I recently came across the R-package beanplot and the offered possibility to plot the distribution of two subgroups in one single plot (special asymmetric beanplot). You find a description of the package in the Journal of Statistical Software and on the cran.r-project.org.
I produced an asymmetric beanplot using the following CODE:
library(psych)
library(beanplot)
var1 <-c(20,33,NA,39,NA,40,34,33,NA,38,NA,8,7,NA,NA,40,34,24,25,36,40,37,34,NA,35)
var2 <- c(1,0,1,1,1,0,1,0,1,NA,1,0,0,0,0,1,1,0,1,0,1,1,NA,0,1)
mydata<-data.frame(var1,var2)
table(mydata)
par(lend = 1, mai = c(0.8, 0.8, 0.5, 0.5))
beanplot(var1 ~ var2, data= mydata, side = "both",log="",
what=c(1,1,1,0), border = NA, col = list("black", c("grey", "white")))

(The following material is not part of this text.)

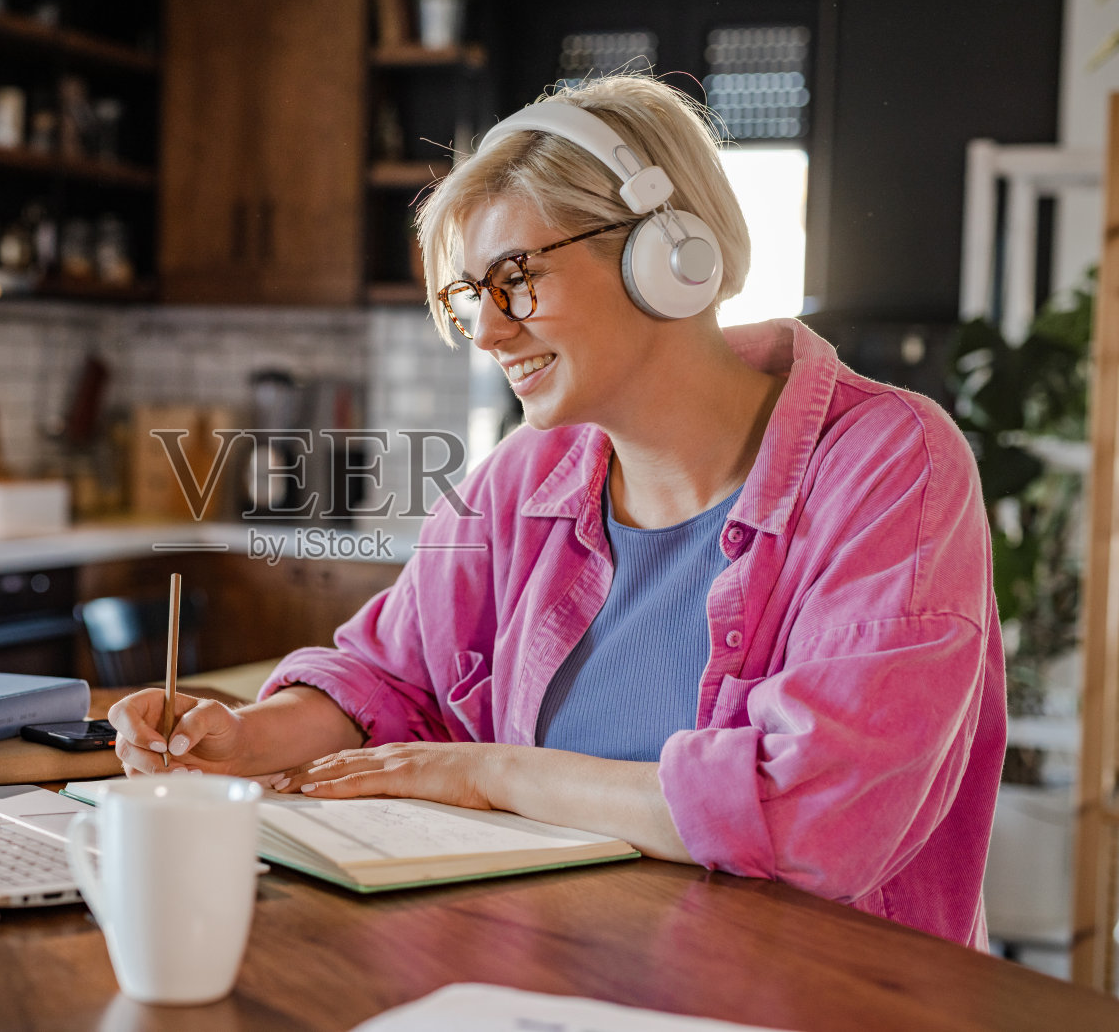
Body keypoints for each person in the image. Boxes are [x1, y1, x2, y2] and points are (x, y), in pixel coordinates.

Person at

legend("bottomleft", fill =c("black", "grey"), legend = c("no", "yes"))
The produced plot nicely shows the different shape of the two subgroups' distribution.
PROBLEM
The dependent variable is measured on a scale ranging from 7 to 40. However, the y-axis appears to go from -1 to +55.
It would be great if anyone could explain how the scale is modified, i.e. what is actually plotted here. Is there a way to plot the distribution by using the original scale?
Many many thanks!
beanplot
uses density
. The estimated density can give mass to areas past the range of the observed data. You could try this to get an idea of what density does - plot(density(1:2))
and you should see that it's just taking an average of gaussian densities centered at the data points (note that you can use a different kernel as beanplot
does allow you to specify a kernel parameter). How it chooses the variance for that gaussian is up to you but by default it looks like beanplot uses bw.SJ
with the "dpi" method to choose the bandwidth.
You could use the cutmin and cutmax to control the range that beanplot actually plots over but this doesn't actually change the density estimate.